I liken it to Wrestling. People who watch wrestling know it's fake. But they are entertained. Thus, be entertaining and you can invent characters to tell a story using social media. In my opinion.
Posted by: Matt Hames | July 01, 2008 at 07:22 AM
Love the article and the frankness of the ten points. The old would respond Who do you think you are? And the new would respond "We are The Peoples Congress of Commerce." I said that to a Fortune 500 executive recently and he said "Are people really that interested in media?". Go figure
Posted by: Jay Deragon | July 01, 2008 at 07:55 AM
@Matt Hames, that's an interesting point--frank astroturf, if it's entertaining and makes a good story, can be great. But that's different from Walmart creating a blog to follow "real" customers around the country on an RV trip, only to quickly emerge that the whole thing was staged. Godin's argument is that if your audience doesn't get angry when they find out it's just a story, you're in good shape.
@Jay, it fascinates me that in addition to the growing rich/poor gap, there is a major (and not shrinking, as far as I can tell) clued/clueless gap.
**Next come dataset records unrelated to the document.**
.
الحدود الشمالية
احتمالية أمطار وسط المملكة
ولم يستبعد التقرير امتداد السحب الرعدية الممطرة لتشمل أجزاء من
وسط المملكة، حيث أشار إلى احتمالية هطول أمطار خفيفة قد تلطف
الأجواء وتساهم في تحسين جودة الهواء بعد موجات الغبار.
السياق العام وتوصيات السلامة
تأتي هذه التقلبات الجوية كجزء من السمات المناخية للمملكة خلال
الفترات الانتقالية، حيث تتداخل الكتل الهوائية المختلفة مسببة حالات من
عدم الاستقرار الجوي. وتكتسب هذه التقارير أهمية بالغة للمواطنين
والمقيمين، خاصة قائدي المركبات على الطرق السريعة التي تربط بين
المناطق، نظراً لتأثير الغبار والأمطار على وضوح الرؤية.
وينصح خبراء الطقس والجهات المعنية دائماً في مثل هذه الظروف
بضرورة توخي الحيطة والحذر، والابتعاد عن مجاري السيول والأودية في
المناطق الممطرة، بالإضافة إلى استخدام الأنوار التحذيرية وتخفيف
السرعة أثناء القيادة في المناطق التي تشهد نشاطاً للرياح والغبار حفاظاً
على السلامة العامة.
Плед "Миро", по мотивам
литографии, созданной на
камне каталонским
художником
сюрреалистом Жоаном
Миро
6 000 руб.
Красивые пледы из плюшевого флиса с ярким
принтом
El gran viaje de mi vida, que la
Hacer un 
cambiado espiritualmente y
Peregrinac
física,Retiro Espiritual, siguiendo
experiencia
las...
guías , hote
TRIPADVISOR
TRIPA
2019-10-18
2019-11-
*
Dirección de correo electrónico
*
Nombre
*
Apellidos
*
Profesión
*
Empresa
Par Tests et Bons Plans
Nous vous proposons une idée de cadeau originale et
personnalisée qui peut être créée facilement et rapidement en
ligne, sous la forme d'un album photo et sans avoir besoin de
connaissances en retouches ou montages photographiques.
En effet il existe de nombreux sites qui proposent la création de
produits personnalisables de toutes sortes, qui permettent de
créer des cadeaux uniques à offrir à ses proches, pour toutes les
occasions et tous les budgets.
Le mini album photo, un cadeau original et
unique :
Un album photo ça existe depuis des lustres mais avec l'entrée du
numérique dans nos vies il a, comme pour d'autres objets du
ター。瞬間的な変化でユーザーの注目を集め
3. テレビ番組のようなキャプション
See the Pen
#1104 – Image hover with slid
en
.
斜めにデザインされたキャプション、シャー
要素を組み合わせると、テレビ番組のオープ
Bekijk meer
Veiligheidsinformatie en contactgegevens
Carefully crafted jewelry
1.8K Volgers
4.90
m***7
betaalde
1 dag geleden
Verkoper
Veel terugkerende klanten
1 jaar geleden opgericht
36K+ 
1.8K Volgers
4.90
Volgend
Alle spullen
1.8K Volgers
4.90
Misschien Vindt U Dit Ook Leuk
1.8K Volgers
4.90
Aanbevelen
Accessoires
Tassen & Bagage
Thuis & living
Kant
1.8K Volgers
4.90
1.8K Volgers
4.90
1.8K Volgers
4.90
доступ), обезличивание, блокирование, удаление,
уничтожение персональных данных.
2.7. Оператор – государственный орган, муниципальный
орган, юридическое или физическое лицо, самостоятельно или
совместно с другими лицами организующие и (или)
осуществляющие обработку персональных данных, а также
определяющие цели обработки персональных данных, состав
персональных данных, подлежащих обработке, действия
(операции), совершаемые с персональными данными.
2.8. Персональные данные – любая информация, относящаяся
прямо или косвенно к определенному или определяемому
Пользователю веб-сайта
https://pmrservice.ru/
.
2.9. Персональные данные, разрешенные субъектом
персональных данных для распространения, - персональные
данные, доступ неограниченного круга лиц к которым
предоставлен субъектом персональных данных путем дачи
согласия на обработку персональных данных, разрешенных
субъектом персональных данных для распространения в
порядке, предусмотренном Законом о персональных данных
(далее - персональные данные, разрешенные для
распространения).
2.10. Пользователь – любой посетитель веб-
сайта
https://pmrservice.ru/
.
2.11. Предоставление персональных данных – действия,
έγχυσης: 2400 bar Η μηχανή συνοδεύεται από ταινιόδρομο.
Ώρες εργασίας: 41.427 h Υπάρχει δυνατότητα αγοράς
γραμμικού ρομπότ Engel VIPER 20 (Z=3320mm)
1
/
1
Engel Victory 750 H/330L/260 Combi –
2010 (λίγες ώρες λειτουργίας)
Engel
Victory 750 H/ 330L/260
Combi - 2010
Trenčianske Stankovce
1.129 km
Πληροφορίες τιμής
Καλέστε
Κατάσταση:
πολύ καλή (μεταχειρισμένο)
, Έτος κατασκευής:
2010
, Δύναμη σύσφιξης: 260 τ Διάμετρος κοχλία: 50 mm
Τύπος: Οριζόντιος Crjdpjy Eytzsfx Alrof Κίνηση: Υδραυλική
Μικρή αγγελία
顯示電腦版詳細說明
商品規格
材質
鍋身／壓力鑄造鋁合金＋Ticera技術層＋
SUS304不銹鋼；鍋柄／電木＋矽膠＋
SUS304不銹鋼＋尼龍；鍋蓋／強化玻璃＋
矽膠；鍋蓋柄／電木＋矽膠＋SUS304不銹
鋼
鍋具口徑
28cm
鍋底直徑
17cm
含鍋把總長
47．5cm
The patterns are so clear to some and entirely invisible to others.
Posted by: Sonia Simone | July 01, 2008 at 01:34 PM
I'm not sure if anyone has pointed this out yet, but ironically, you have a typo on Commandment 8. You say "you never see on one". I believe you mean "you never see one on". Sorry, I'm not trying to be a wise guy. I just thought it was funny, especially given the commandment it was on.
Posted by: Brian Yakman | July 06, 2008 at 02:00 AM
Ha, hilarious Brian! Fixed, and thanks.
Posted by: Sonia Simone | July 07, 2008 at 07:57 PM
Outstanding list! I hope more people become aware of these commandments.
Posted by: Cool Springs | August 07, 2009 at 02:39 PM
May this bring you love,peace,respect and success.
Posted by: love | October 16, 2009 at 01:13 AM
The world would be a better place if everyone followed these 10 internet commandments. Hopefully our new president will pass a bill making it law that they are posted in every classroom...lol!
John R Carlisle
Posted by: John R Carlisle | December 27, 2009 at 05:27 AM
That is a very good point, and I think a lot of boring blogs come out of people writing what they think they're supposed to write or what they think would make money, instead of what they actually find interesting.